*** Opening ENTRIES PROVIDED ***

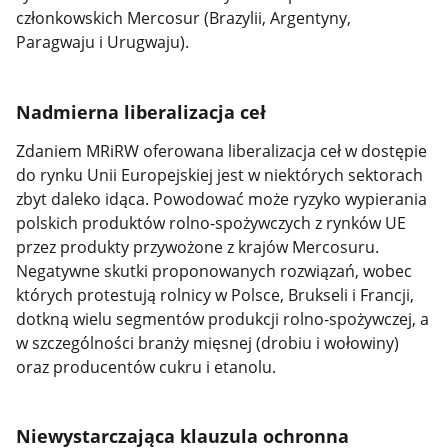
członkowskich Mercosur (Brazylii, Argentyny,
Paragwaju i Urugwaju).
Nadmierna liberalizacja ceł
Zdaniem MRiRW oferowana liberalizacja ceł w dostępie
do rynku Unii Europejskiej jest w niektórych sektorach
zbyt daleko idąca.
Powodować może ryzyko wypierania
polskich produktów rolno-spożywczych z rynków UE
przez produkty przywożone z krajów Mercosuru.
Negatywne skutki proponowanych rozwiązań, wobec
których protestują rolnicy w Polsce, Brukseli i Francji,
dotkną wielu segmentów produkcji rolno-spożywczej, a
w szczególności branży mięsnej (drobiu i wołowiny)
oraz producentów cukru i etanolu.
Niewystarczająca klauzula ochronna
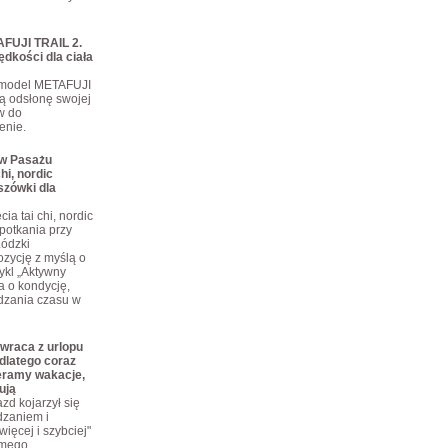
FUJI TRAIL 2.
ędkości dla ciała
 model METAFUJI
ą odsłonę swojej
ów do
enie.
 w Pasażu
hi, nordic
szówki dla
ia tai chi, nordic
potkania przy
Łódzki
zycję z myślą o
ykl „Aktywny
a o kondycję,
dzania czasu w
wraca z urlopu
dlatego coraz
eramy wakacje,
ują
zd kojarzył się
dzaniem i
ięcej i szybciej"
omego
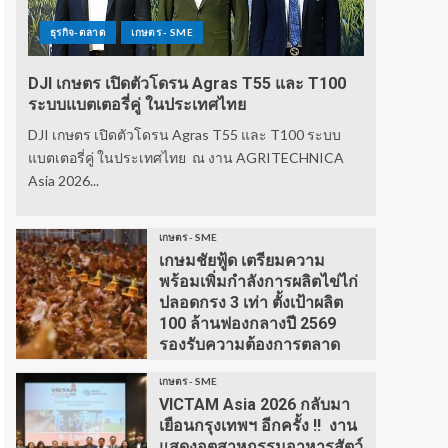
ธุรกิจ-ตลาด
เกษตร - SME
DJI เกษตร เปิดตัวโดรน Agras T55 และ T100
ระบบแบตเตอรี่คู่ ในประเทศไทย
DJI เกษตร เปิดตัวโดรน Agras T55 และ T100 ระบบ
แบตเตอรี่คู่ ในประเทศไทย ณ งาน AGRITECHNICA
Asia 2026...
เกษตร - SME
เกษมชัยฟู้ด เตรียมความ
พร้อมเพิ่มกำลังการผลิตไข่ไก่
ปลอดกรง 3 เท่า ตั้งเป้าผลิต
100 ล้านฟองกลางปี 2569
รองรับความต้องการตลาด
เกษตร - SME
VICTAM Asia 2026 กลับมา
เยือนกรุงเทพฯ อีกครั้ง !! งาน
แสดงอุตสาหกรรมอาหารสัตว์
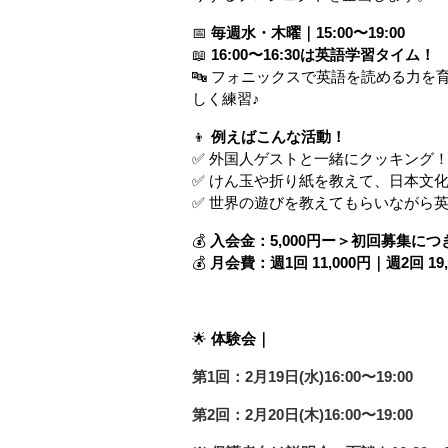
📅 
毎週水・木曜｜15:00〜19:00
📖 
16:00〜16:30は英語学習タイム！
🔤 フォニックスで英語を読める力を
しく練習♪
👦 
例えばこんな活動！
✅ 外国人ゲストと一緒にクッキング
✅ けん玉や折り紙を教えて、日本文化
✅ 世界の遊びを教えてもらいながら英
💰 
入会金：5,000円ー＞初回募集に
💰 
月会費：週1回 11,000円｜週2回 1
🌟 
体験会｜
第1回：2月19日(水)16:00〜19:00
第2回：2月20日(木)16:00〜19:00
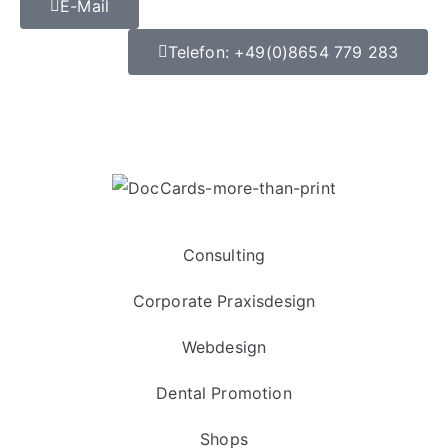
E-Mail
Telefon: +49(0)8654 779 283
Datenschutz
|
Impressum
Consulting
Corporate Praxisdesign
Webdesign
Dental Promotion
Shops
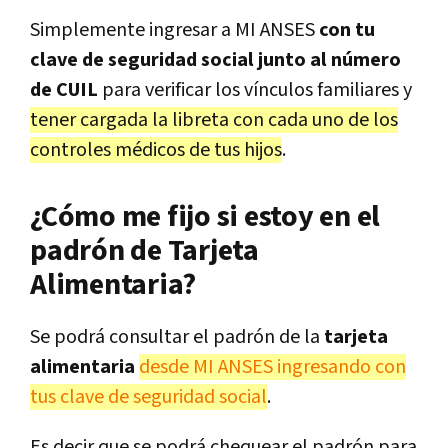
Simplemente ingresar a MI ANSES
con tu
clave de seguridad social junto al número
de CUIL
para verificar los vínculos familiares y
tener cargada la libreta con cada uno de los
controles médicos de tus hijos
.
¿Cómo me fijo si estoy en el
padrón de Tarjeta
Alimentaria?
Se podrá consultar el padrón de la
tarjeta
alimentaria
desde MI ANSES ingresando con
tus clave de seguridad social
.
Es decir que se podrá chequear el padrón para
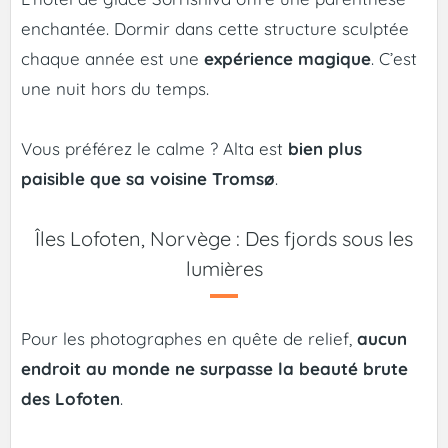
enchantée. Dormir dans cette structure sculptée
chaque année est une
expérience magique
. C’est
une nuit hors du temps.
Vous préférez le calme ? Alta est
bien plus
paisible que sa voisine Tromsø
.
Îles Lofoten, Norvège : Des fjords sous les
lumières
Pour les photographes en quête de relief,
aucun
endroit au monde ne surpasse la beauté brute
des Lofoten
.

*** Closing ENTRIES PROVIDED ***

Quote all the text in the material above, line by line, and leave out the pictures.

członkowskich Mercosur (Brazylii, Argentyny,
Paragwaju i Urugwaju).
Nadmierna liberalizacja ceł
Zdaniem MRiRW oferowana liberalizacja ceł w dostępie
do rynku Unii Europejskiej jest w niektórych sektorach
zbyt daleko idąca.
Powodować może ryzyko wypierania
polskich produktów rolno-spożywczych z rynków UE
przez produkty przywożone z krajów Mercosuru.
Negatywne skutki proponowanych rozwiązań, wobec
których protestują rolnicy w Polsce, Brukseli i Francji,
dotkną wielu segmentów produkcji rolno-spożywczej, a
w szczególności branży mięsnej (drobiu i wołowiny)
oraz producentów cukru i etanolu.
Niewystarczająca klauzula ochronna
FUJI TRAIL 2.
ędkości dla ciała
 model METAFUJI
ą odsłonę swojej
ów do
enie.
 w Pasażu
hi, nordic
szówki dla
ia tai chi, nordic
potkania przy
Łódzki
zycję z myślą o
ykl „Aktywny
a o kondycję,
dzania czasu w
wraca z urlopu
dlatego coraz
eramy wakacje,
ują
zd kojarzył się
dzaniem i
ięcej i szybciej"
omego
ธุรกิจ-ตลาด
เกษตร - SME
DJI เกษตร เปิดตัวโดรน Agras T55 และ T100
ระบบแบตเตอรี่คู่ ในประเทศไทย
DJI เกษตร เปิดตัวโดรน Agras T55 และ T100 ระบบ
แบตเตอรี่คู่ ในประเทศไทย ณ งาน AGRITECHNICA
Asia 2026...
เกษตร - SME
เกษมชัยฟู้ด เตรียมความ
พร้อมเพิ่มกำลังการผลิตไข่ไก่
ปลอดกรง 3 เท่า ตั้งเป้าผลิต
100 ล้านฟองกลางปี 2569
รองรับความต้องการตลาด
เกษตร - SME
VICTAM Asia 2026 กลับมา
เยือนกรุงเทพฯ อีกครั้ง !! งาน
แสดงอุตสาหกรรมอาหารสัตว์
📅 
毎週水・木曜｜15:00〜19:00
📖 
16:00〜16:30は英語学習タイム！
🔤 フォニックスで英語を読める力を
しく練習♪
👦 
例えばこんな活動！
✅ 外国人ゲストと一緒にクッキング
✅ けん玉や折り紙を教えて、日本文化
✅ 世界の遊びを教えてもらいながら英
💰 
入会金：5,000円ー＞初回募集に
💰 
月会費：週1回 11,000円｜週2回 1
🌟 
体験会｜
第1回：2月19日(水)16:00〜19:00
第2回：2月20日(木)16:00〜19:00
E-Mail
Telefon: +49(0)8654 779 283
Datenschutz
|
Impressum
Consulting
Corporate Praxisdesign
Webdesign
Dental Promotion
Shops
Simplemente ingresar a MI ANSES
con tu
clave de seguridad social junto al número
de CUIL
para verificar los vínculos familiares y
tener cargada la libreta con cada uno de los
controles médicos de tus hijos
.
¿Cómo me fijo si estoy en el
padrón de Tarjeta
Alimentaria?
Se podrá consultar el padrón de la
tarjeta
alimentaria
desde MI ANSES ingresando con
tus clave de seguridad social
.
Es decir que se podrá chequear el padrón para
enchantée. Dormir dans cette structure sculptée
chaque année est une
expérience magique
. C’est
une nuit hors du temps.
Vous préférez le calme ? Alta est
bien plus
paisible que sa voisine Tromsø
.
Îles Lofoten, Norvège : Des fjords sous les
lumières
Pour les photographes en quête de relief,
aucun
endroit au monde ne surpasse la beauté brute
des Lofoten
.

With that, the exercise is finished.